Bufflehead are the smallest of the 6 diving ducks species covered in this article, but they have the most energetic (and often hilarious) courtship behavior.

A male flaps after dunking repeatedly to wet his feathers, and thrusts his chest out while holding the last flap up briefly (above).  This behavior seems to happen only in the presence of females.

A male performs a skiing stop with his chest out – to impress a female resting on the shoreline right below me (the photographer).

He can also land chest forward to make an impressive wake for her.

Before his impressive landing, he will run with shortened strides – here, with the body raised.

And here with body lowered.

This male approached from the upper left to partially stop and then sharply turn and fly off.  This happened with the same female (mentioned further above) on the shoreline right below me.

A male Bufflehead blows bubbles….

…so he can be surrounded by them – all to impress the females…

..but if that doesn’t work he can shake-splash his tail…

…or raise his back feathers…

…but if he and other males take a break for too long a female may chase him into continuing the show.

On a normal year, Common Mergansers arrive in numbers to the EUP in early-to-mid April.

In the presence of females, males can chase each other.  Their courtship activity is much less active than the Buffleheads’,  probably because of their much larger size.

The males will also call through their nose – a distinct low pitched guttural sound.
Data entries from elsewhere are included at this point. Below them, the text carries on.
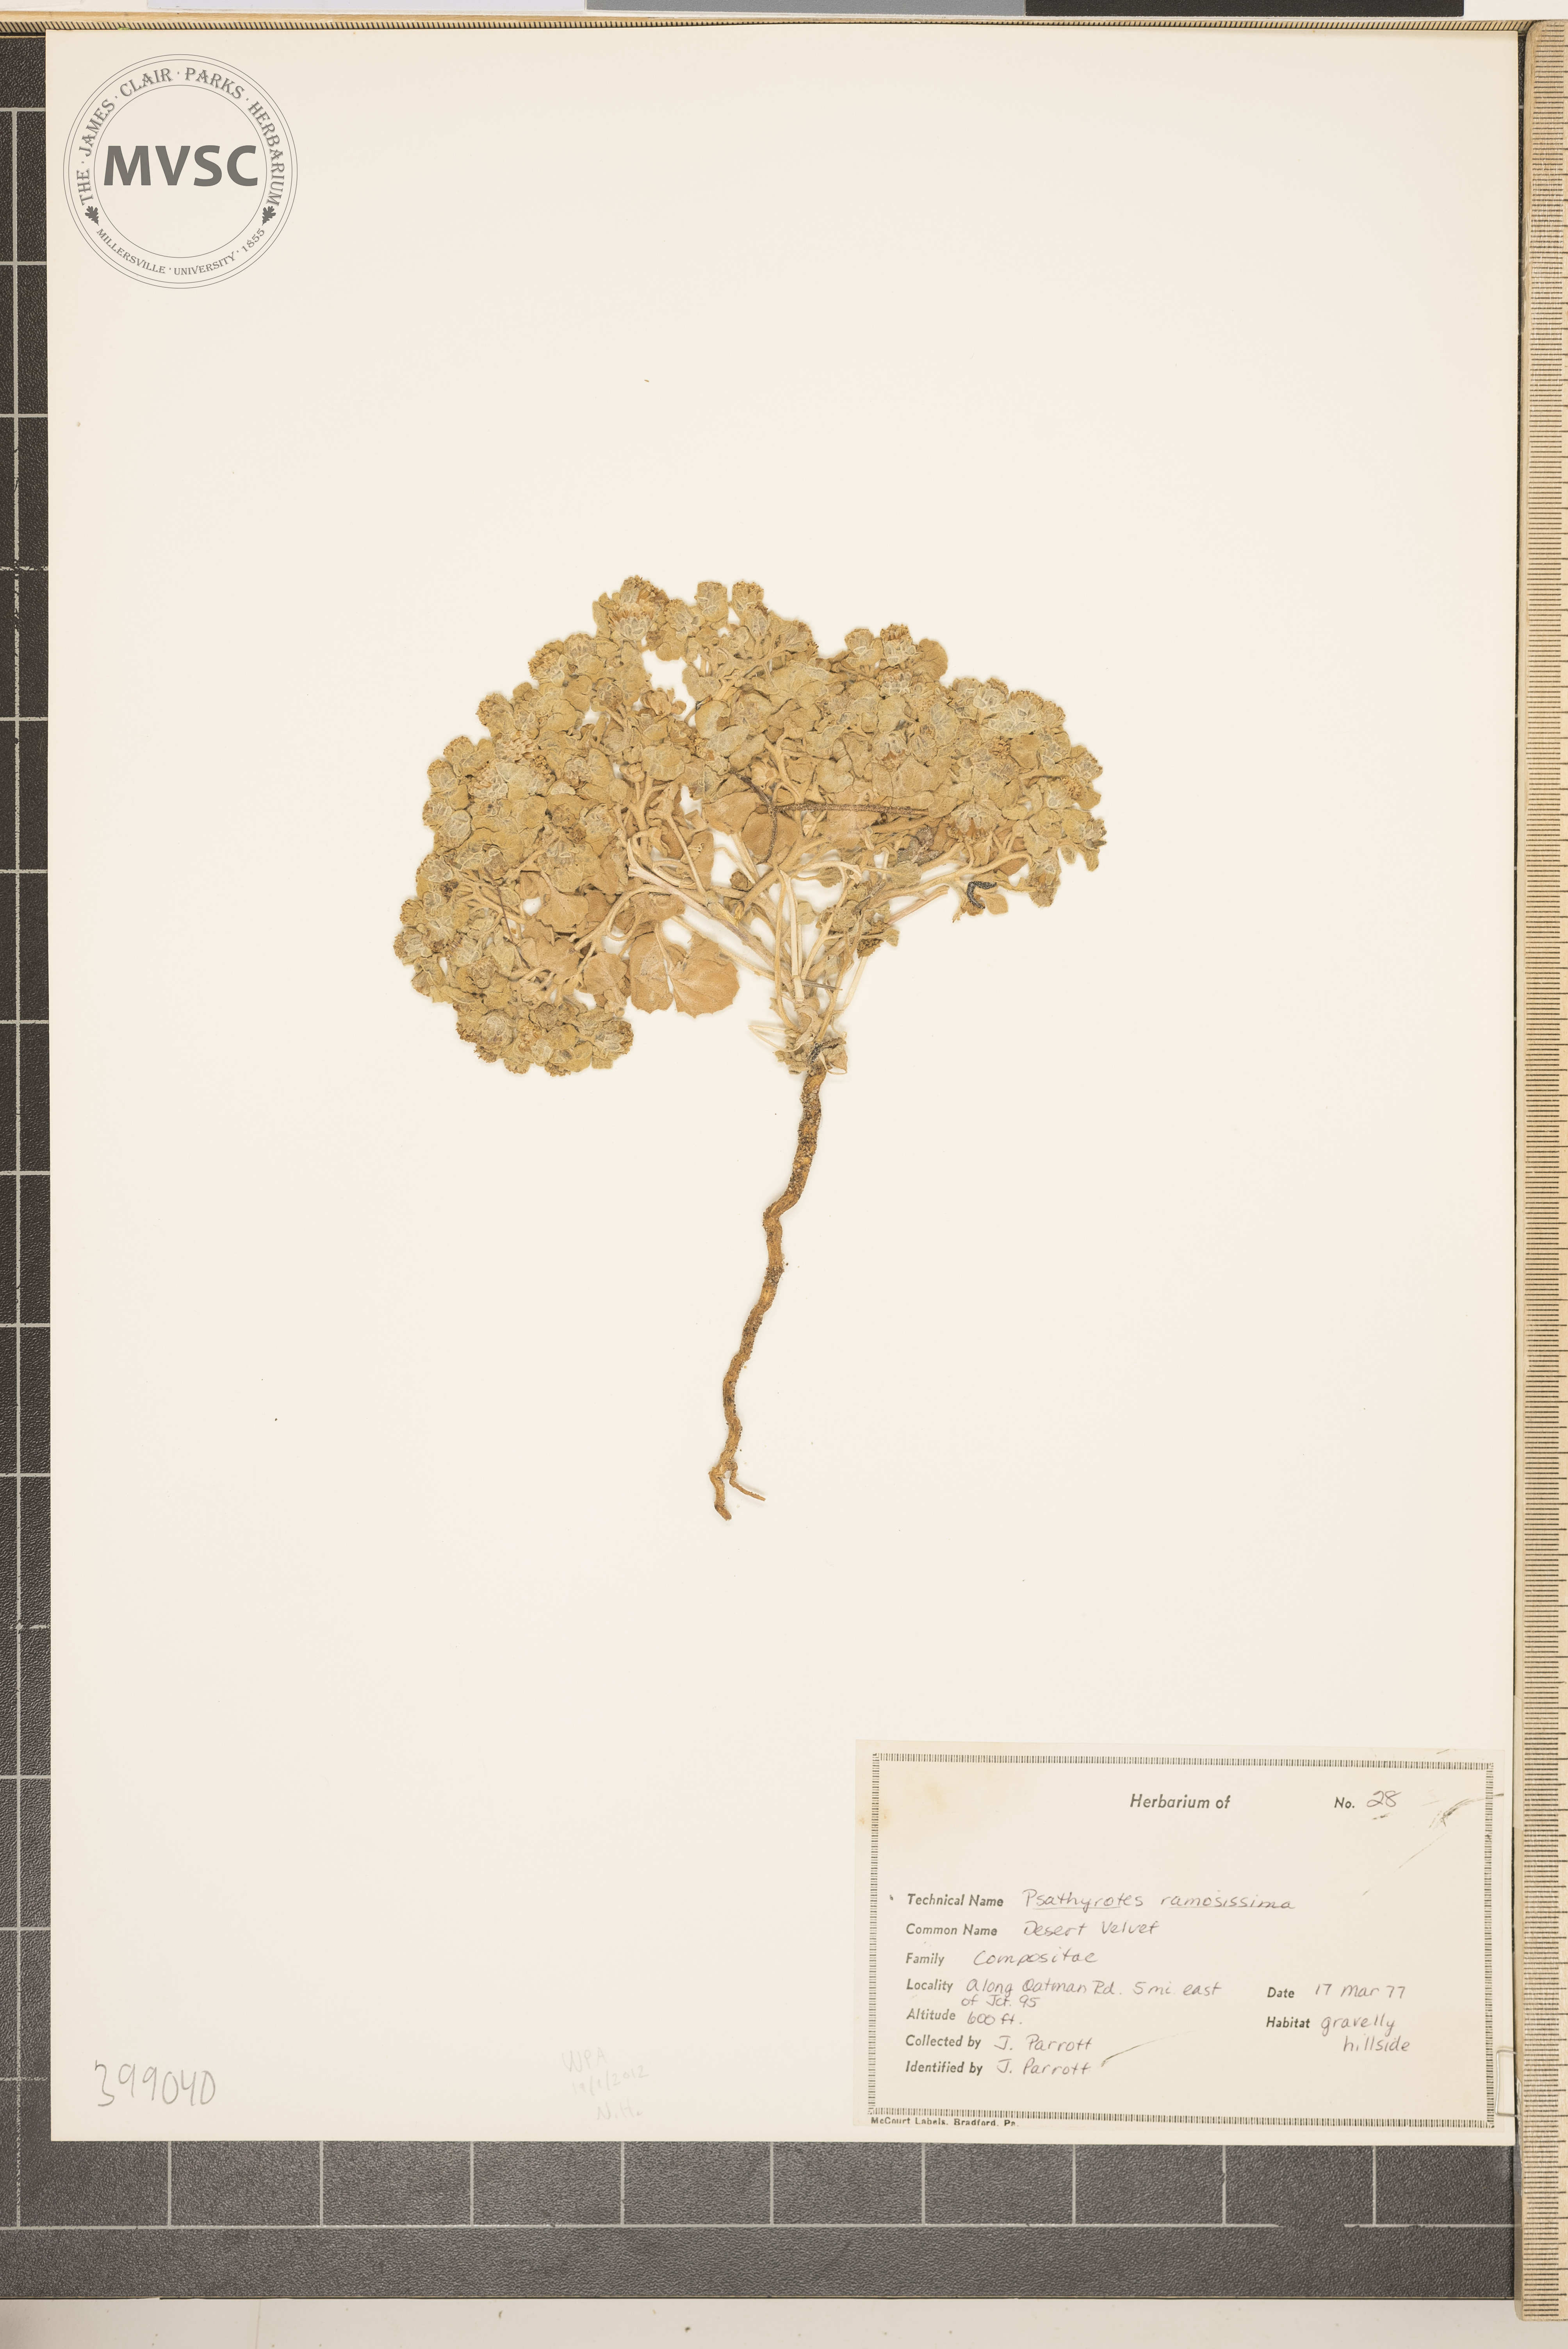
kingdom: Plantae
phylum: Tracheophyta
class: Magnoliopsida
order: Asterales
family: Asteraceae
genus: Psathyrotes
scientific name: Psathyrotes ramosissima
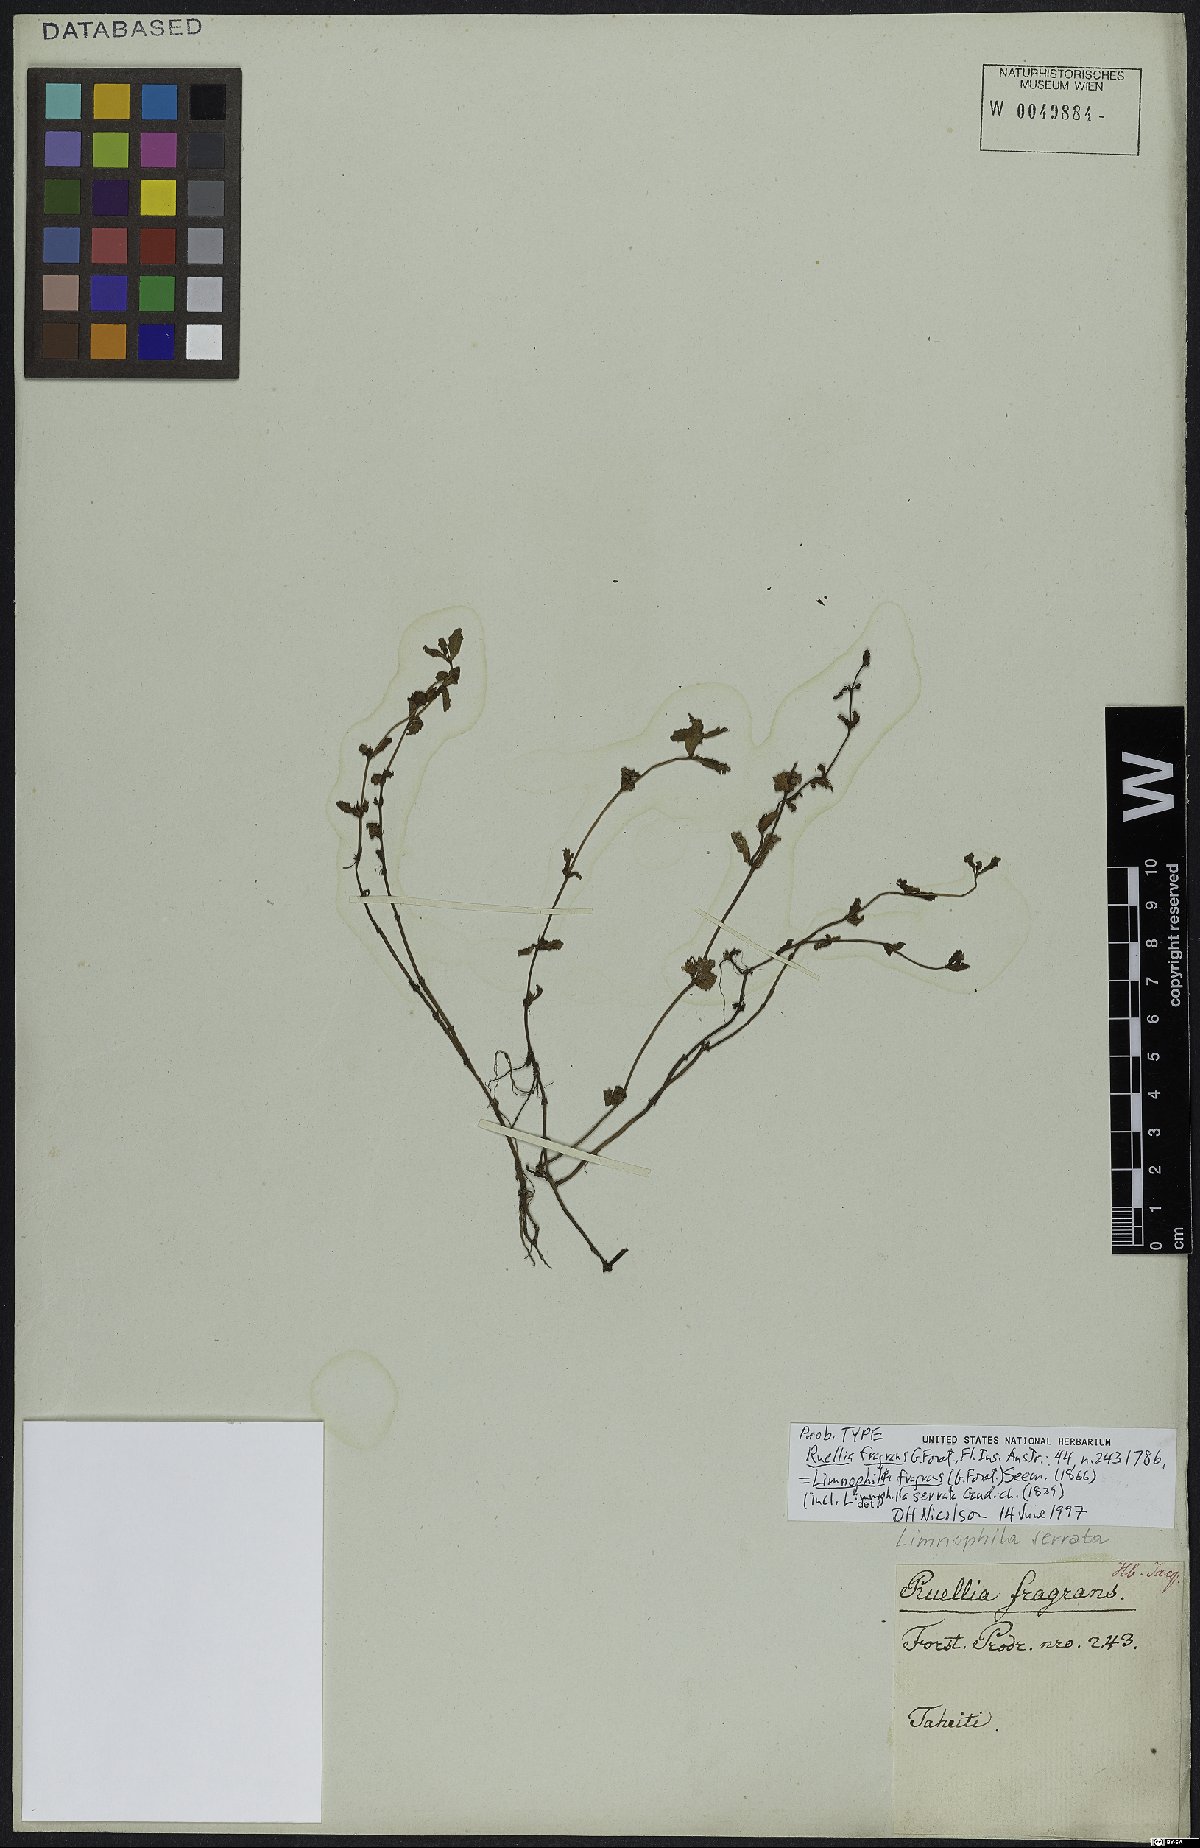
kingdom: Plantae
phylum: Tracheophyta
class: Magnoliopsida
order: Lamiales
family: Plantaginaceae
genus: Limnophila
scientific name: Limnophila fragrans
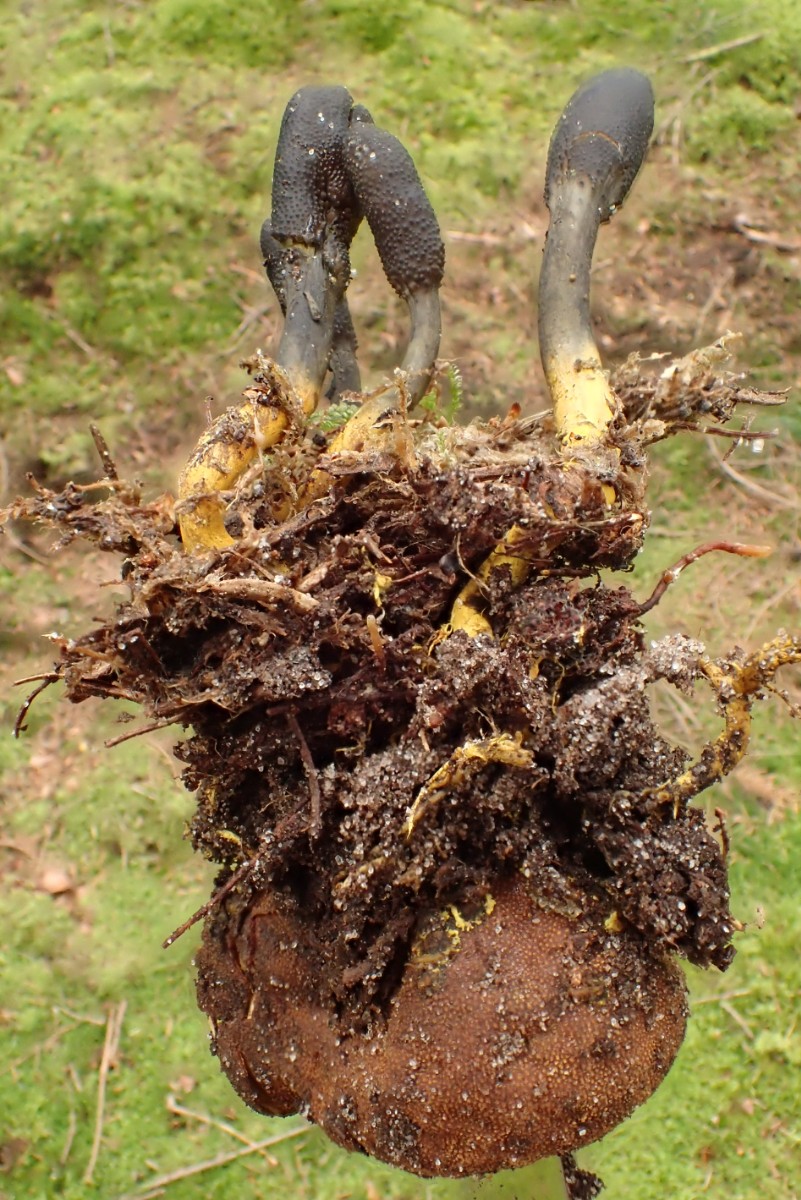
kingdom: Fungi
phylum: Ascomycota
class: Sordariomycetes
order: Hypocreales
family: Ophiocordycipitaceae
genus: Tolypocladium
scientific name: Tolypocladium ophioglossoides
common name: slank snyltekølle
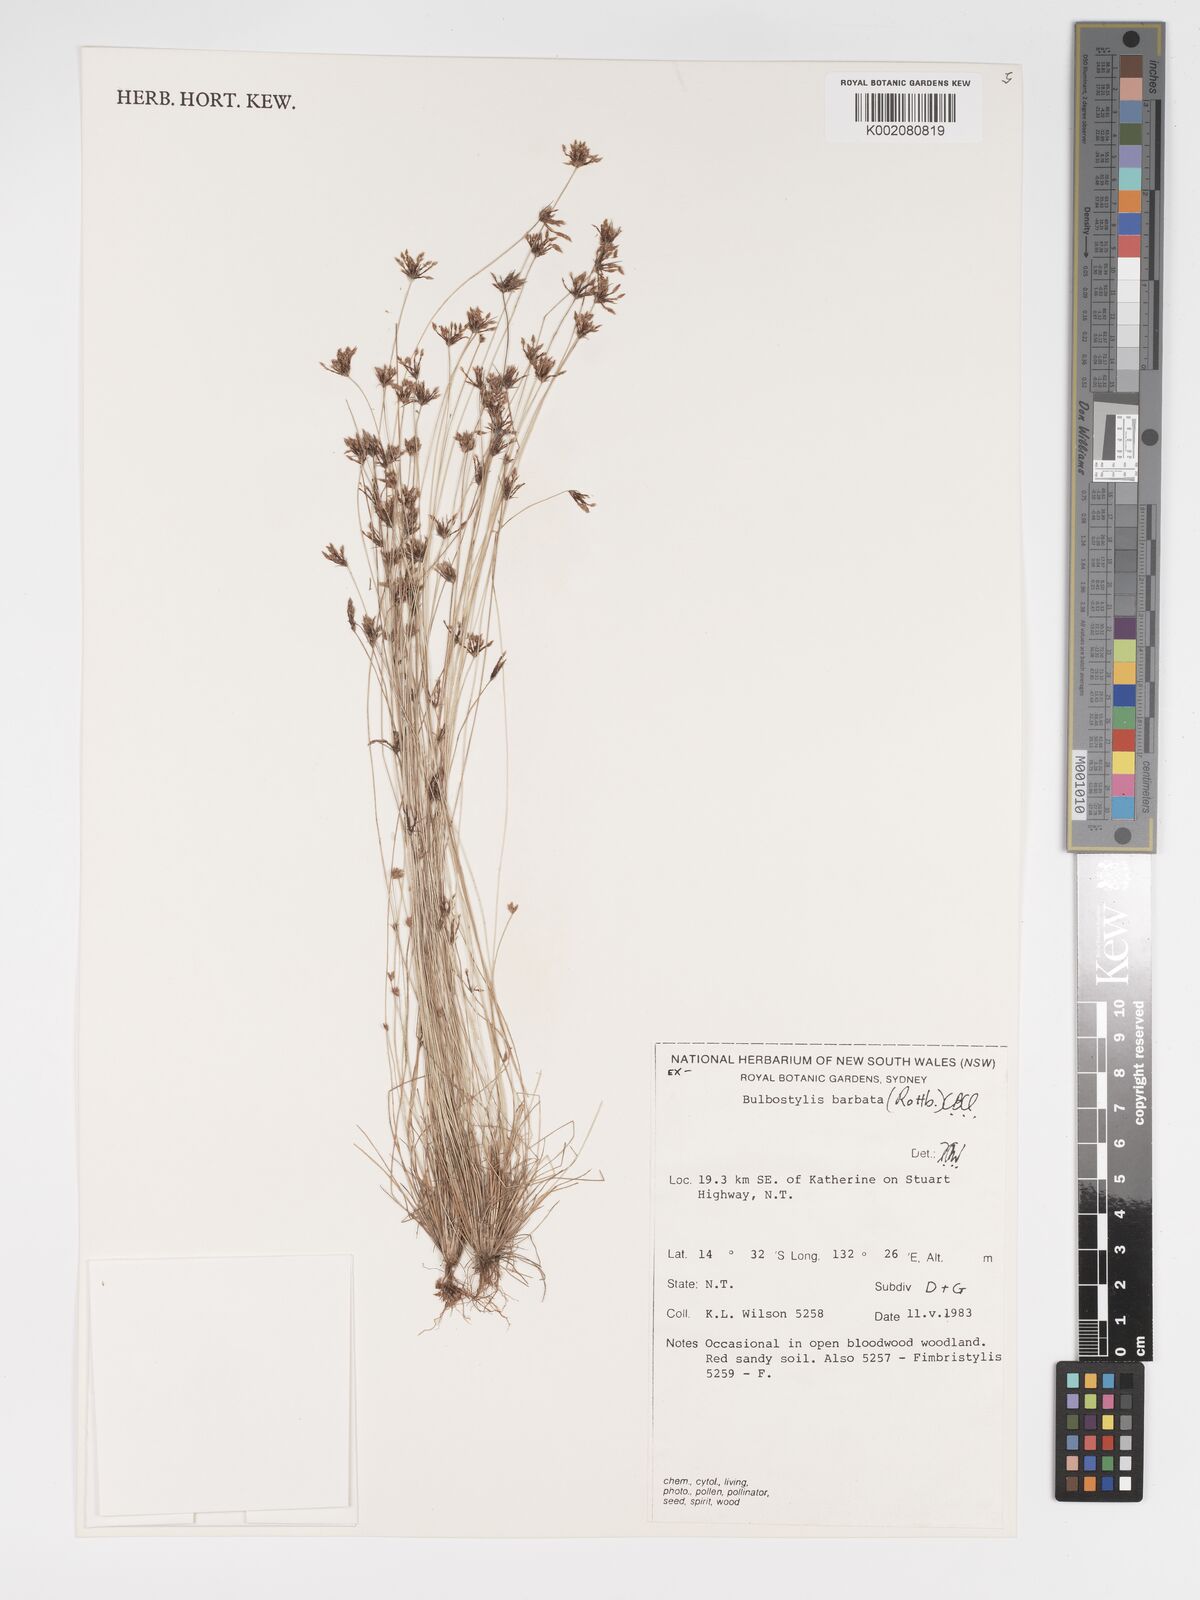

When doing so they will puff up as pictured above.

A Common merganser pair swims down a creek, female signaling her commitment to the male.

Red-breasted Mergansers are the last of the 6 diving ducks covered in this article to arrive in the EUP, usually in large numbers at the beginning of May.  Rocky peninsulas exposed to open rough water are a good place to find them.

A male Red-breasted Merganser trying to impress a female that may have been paired up with another male already.

The male above courted one female to the right of the frame.  This action preceded the following image and signaled to me (the photographer) that I must quickly focus a bit lower…

…because he would soon dip sharply and call.

After that he displayed his feathers as best he could.

Before engaging in courtship behavior Red-breasted Mergansers will often fly in tight groups before landing.  The other five diving ducks covered in this article do the same thing.  When a group lands right in front of me I have found the best photographic opportunity of courtship activity immediately afterward.